膠原病(患者会調査による)患者の就労実態

1)対象者の病気の状態

 膠原病友の会が1997年に実施した調査によると、回答者の46.9%が全身性エリテマトーデス、13.0%が強皮症、その他に皮膚筋炎、多発性筋炎、シェーグレン病、混合性結合組織病、大動脈炎症候群、リウマチ、結節性動脈周囲炎、ウェゲナー肉芽腫症などが10%未満であった。回答者は女性が90.9%であった。
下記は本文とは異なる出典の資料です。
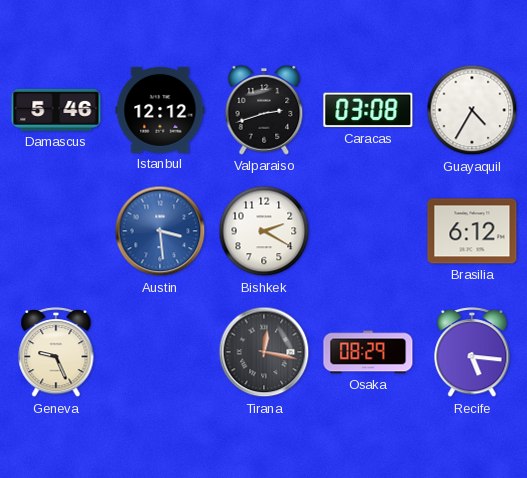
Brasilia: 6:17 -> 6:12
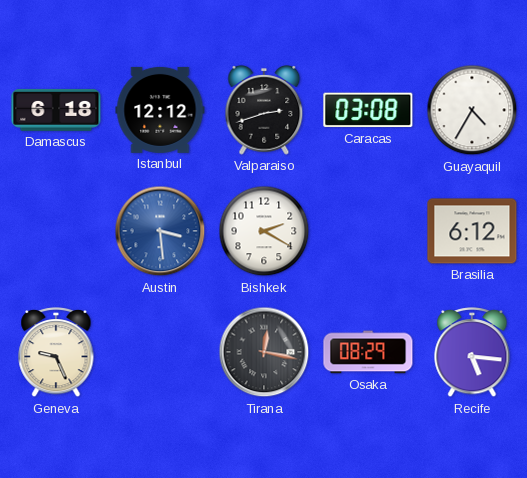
Damascus: 5:46 -> 6:18
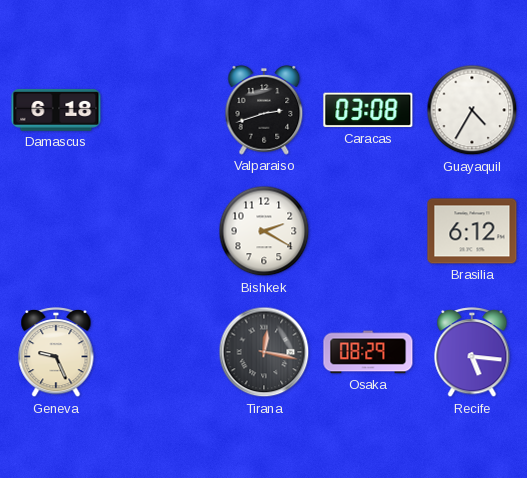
Istanbul: 12:12 -> none
Austin: 3:29 -> none
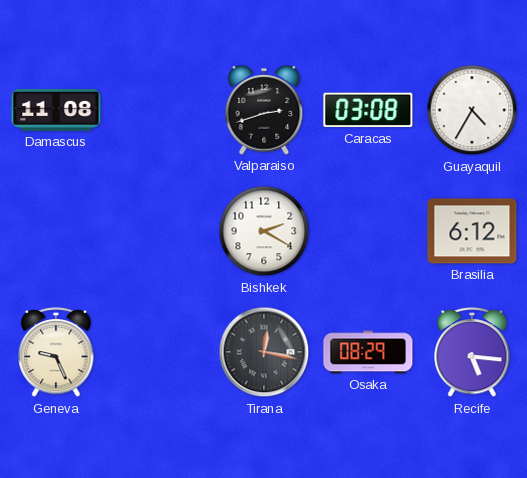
Damascus: 6:18 -> 11:08
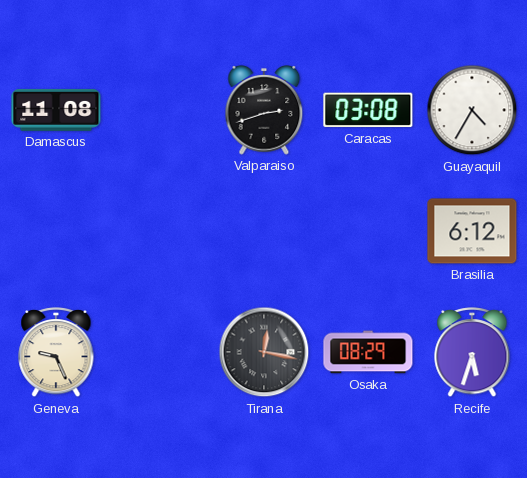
Bishkek: 2:20 -> none
Recife: 5:16 -> 5:33
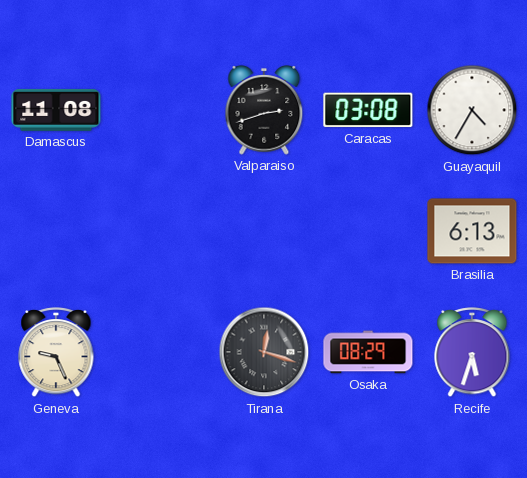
Brasilia: 6:12 -> 6:13
Tirana: 12:17 -> 12:18
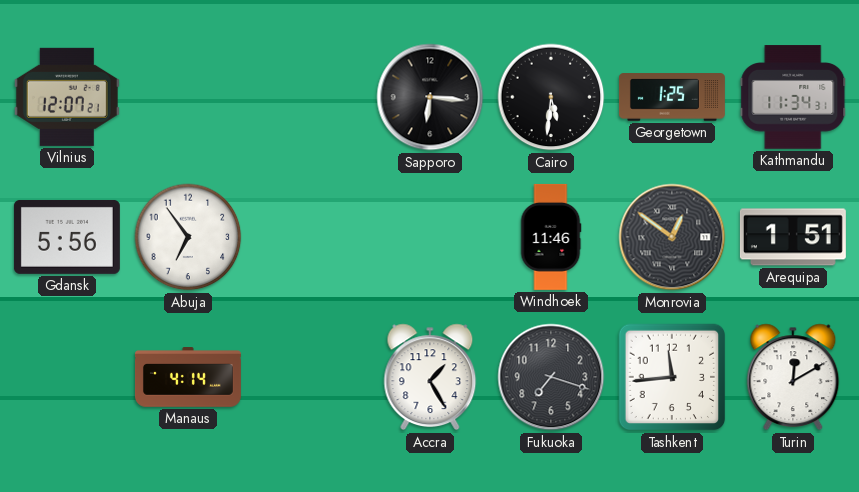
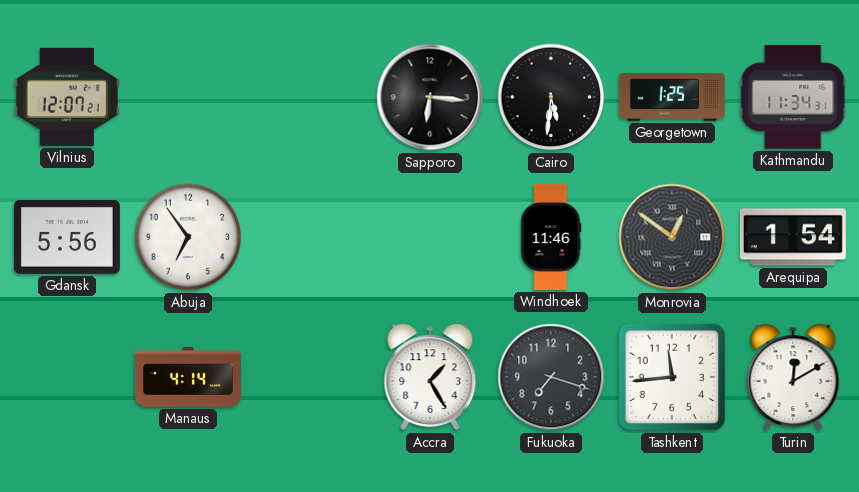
Arequipa: 1:51 -> 1:54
身体障害者手帳は15.3%がもっており、肢体不自由が69.3%、内部障害が22.3%で、4級以上が多かった。障害者手帳を持っていないものの59.8%が障害の程度が軽く該当しないことが理由であった。治療状況は月に1回の通院や2週に1回が大半であった。

2)対象者の就労状況

 就労していたものは全体の36.8%で、そのうち常勤雇用が41.0%、パート・アルバイトが31.4%、自営等が27.0%であった。働きたいと思わない、又は、働きたくても無理である、あるいは将来働きたいとする非労働力人口が58%であった。仕事があればすぐに働きたいと回答したものが13.3%あり、失業率が22.7%と推計でき他の難病等に比較しても高くなっていたが、実際に求職活動をしているかは不明である。また、職場で病気について誰にも話していないものが11.6%あった。就労していない者で病気により職を失った者は42%であった。

3)まとめ

 膠原病は一般的に女性に多い特徴があり、関節炎等による肢体不自由や内部疾患が主な身体障害であることや、失業率が高く、自営やパートの比率も高いことから職業的な困難も大きいことが示唆された。また、身体障害以外にも治療の問題など他の難病等慢性疾患との共通の問題も多いことが示唆される。